Berufswahl: Starker Einfluss der Familie
Bei der Frage nach den Einflussfaktoren bei der Berufswahl geben sieben von zehn Jugendlichen (70,1 Prozent) an, ihre Wahl aufgrund persönlicher Interessen und Neigungen zu treffen. Die Hälfte (50,9 Prozent) gibt an, durch die Familie beeinflusst zu werden. Auf den Plätzen drei und vier rangieren dagegen die Impulse aus der Kindheit in Form von Büchern, Idolen und Spielzeugen (40,7 Prozent) sowie die Schule (40,3 Prozent). „Die Umfrageergebnisse lassen die Vermutung zu, dass die Jugendlichen an einem gewissen Punkt im Schulalter das intrinsische Interesse für MINT verlieren und den Karriereverlauf anhand von Kriterien wie Renommee, Gehalt und Work-Life-Balance bestimmen. Um den Forschungsstandort Deutschland und die hiesige Life-Science-Branche am Leben zu erhalten, ist es umso wichtiger, die ohnehin kaum sichtbaren Berufe im Labor sichtbarer zu machen. Die Begehung des Welttages des Labors am 23. April, der in vielen anderen Ländern längst ein wichtiger Aktionstag ist, wäre ein guter Anfang“, resümiert Ambos.
Interessant: In UK spielen die Social Media Influencer eine wesentlich größere Rolle bei der Berufswahl (36 Prozent). Die Familie rangiert dort nur auf den hinteren Plätzen (18 Prozent).
Mit einer aktuellen Nachwuchskampagne will Starlab den Laborbereich bekannter machen.
Über die Umfrage:
Die Umfrage wurde im März 2022 von dem mit ISO 20252 zertifizierten Panelanbieter Cint durchgeführt.
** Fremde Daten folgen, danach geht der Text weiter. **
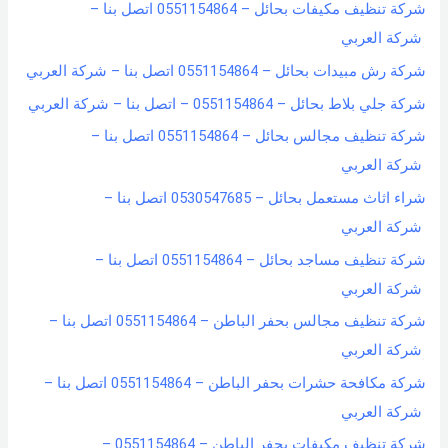
شركة تنظيف مكيفات بحائل – 0551154864 اتصل بنا –
شركة العربي
شركة رش مبيدات بحائل – 0551154864 اتصل بنا – شركة العربي
شركة جلي بلاط بحائل – 0551154864 – اتصل بنا – شركة العربي
شركة تنظيف مجالس بحائل – 0551154864 اتصل بنا –
شركة العربي
شراء اثاث مستعمل بحائل – 0530547685 اتصل بنا –
شركة العربي
شركة تنظيف مساجد بحائل – 0551154864 اتصل بنا –
شركة العربي
شركة تنظيف مجالس بحفر الباطن – 0551154864 اتصل بنا –
شركة العربي
شركة مكافحة حشرات بحفر الباطن – 0551154864 اتصل بنا –
شركة العربي
شركة تنظيف مكيفات بحفر الباطن – 0551154864 –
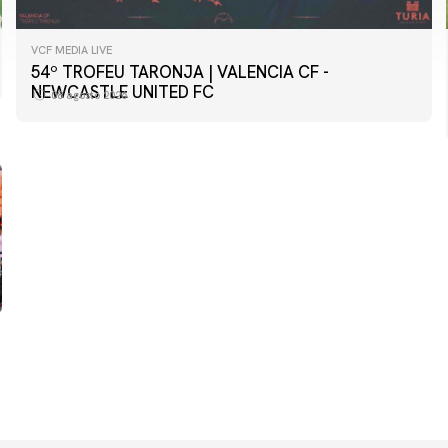
VCF MEDIA LIVE
54º TROFEU TARONJA | VALENCIA CF -
PRIMER EQUIP
NEWCASTLE UNITED FC
08 agosto 2026
📸 #ValenciaNUFC
08 agosto 2026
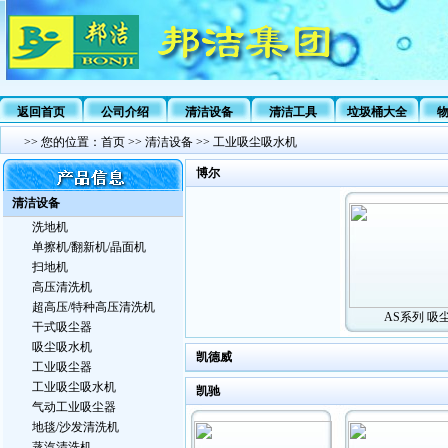
返回首页
公司介绍
清洁设备
清洁工具
垃圾桶大全
>>
您的位置：
首页
>>
清洁设备
>>
工业吸尘吸水机
博尔
清洁设备
洗地机
单擦机/翻新机/晶面机
扫地机
高压清洗机
超高压/特种高压清洗机
AS系列 吸
干式吸尘器
吸尘吸水机
凯德威
工业吸尘器
工业吸尘吸水机
凯驰
气动工业吸尘器
地毯/沙发清洗机
蒸汽清洗机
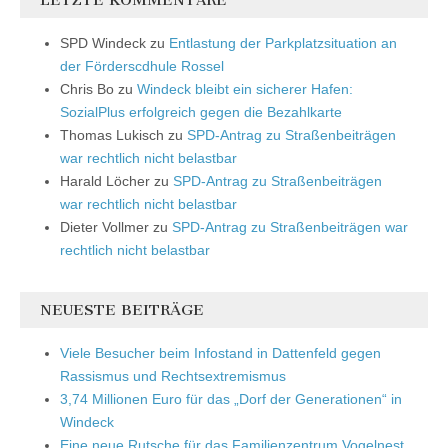
LETZTE KOMMENTARE
SPD Windeck
zu
Entlastung der Parkplatzsituation an
der Förderscdhule Rossel
Chris Bo
zu
Windeck bleibt ein sicherer Hafen:
SozialPlus erfolgreich gegen die Bezahlkarte
Thomas Lukisch
zu
SPD-Antrag zu Straßenbeiträgen
war rechtlich nicht belastbar
Harald Löcher
zu
SPD-Antrag zu Straßenbeiträgen
war rechtlich nicht belastbar
Dieter Vollmer
zu
SPD-Antrag zu Straßenbeiträgen war
rechtlich nicht belastbar
NEUESTE BEITRÄGE
Viele Besucher beim Infostand in Dattenfeld gegen
Rassismus und Rechtsextremismus
3,74 Millionen Euro für das „Dorf der Generationen“ in
Windeck
Eine neue Rutsche für das Familienzentrum Vogelnest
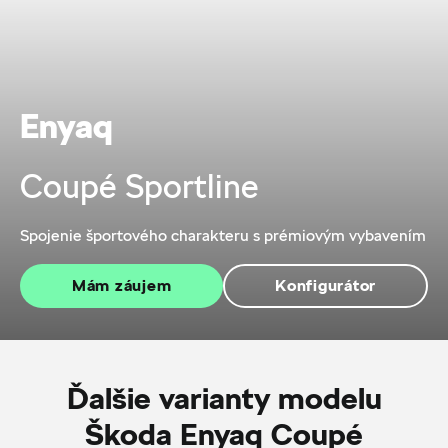
Enyaq
Coupé Sportline
Spojenie športového charakteru s prémiovým vybavením
Mám záujem
Konfigurátor
Ďalšie varianty modelu
Škoda Enyaq Coupé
Cint verfügt über das weltweit größte Panelisten-Netzwerk für digitale, umfragebasierte Forschung, das aus über 149+ Millionen aktiven Teilnehmenden in mehr als 130 Ländern besteht. Im Rahmen der Befragung wurden 1.000 Jugendlichen aus Deutschland und 1.000 Jugendlichen aus England zwischen 16 und 19 Jahren in Deutschland befragt.